Hello everyone,
Just wanted to share a small trick for modelling cutpoints in ordinal models. I’ve seen the suggestion before that we can model cutpoints as transformed from simplex (theta), a scale (kappa) and a location (mu):
data{
int N;
int response[N];
vector[N] x;
parameters{
simplex[5] theta;
real<lower=0> kappa;
real mu;
real beta;
}
transformed parameters{
ordered[5] cutoffs;
cutoffs=cumulative_sum(theta)*kappa+mu;
}
model{
theta~dirichlet(rep_vector(1, 5));
kappa~exponential(.1);
for (n in 1:N){
response[n]~ordered_logistic(x[n]*beta , cutoffs );
}
…but this has the annoying feature that the prior center for the cutoffs is a hodgepodge function of theta, kappa and mu.

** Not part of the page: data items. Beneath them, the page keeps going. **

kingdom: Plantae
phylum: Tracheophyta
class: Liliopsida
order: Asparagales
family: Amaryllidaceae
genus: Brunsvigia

So how about removing the median from the cum-sum, such that the parameter mu is the center of the cutpoint vector?:
functions{
real median(vector ordered_vector){
int midpoint;
midpoint = rows(ordered_vector)/2;
if(2*midpoint<rows(ordered_vector)){
return ordered_vector[midpoint+1];
}
else{
return (ordered_vector[midpoint]+ordered_vector[midpoint+1])/2;
}
}
vector cumsum_de_median(vector par_vector){
return cumulative_sum(par_vector)-median(cumulative_sum(par_vector));
}
}
data{
int N;
int response[N];
vector[N] x;
parameters{
simplex[5] theta;
real<lower=0> kappa;
real mu;
real beta;
}
transformed parameters{
ordered[5] cutoffs;
cutoffs=cumsum_de_median(theta)*kappa+mu;
}
model{
theta~dirichlet(rep_vector(1, 5));
kappa~exponential(.1);
for (n in 1:N){
response[n]~ordered_logistic(x[n]*beta , cutoffs );
}
The interpretation of the parameters makes more sense here (to me, anyways…):
- mu is the center of the cutpoint vector
- theta is the normalized distance between cutpoints
- kappa is the spread of cutpoints
Could use a mean too, I suppose.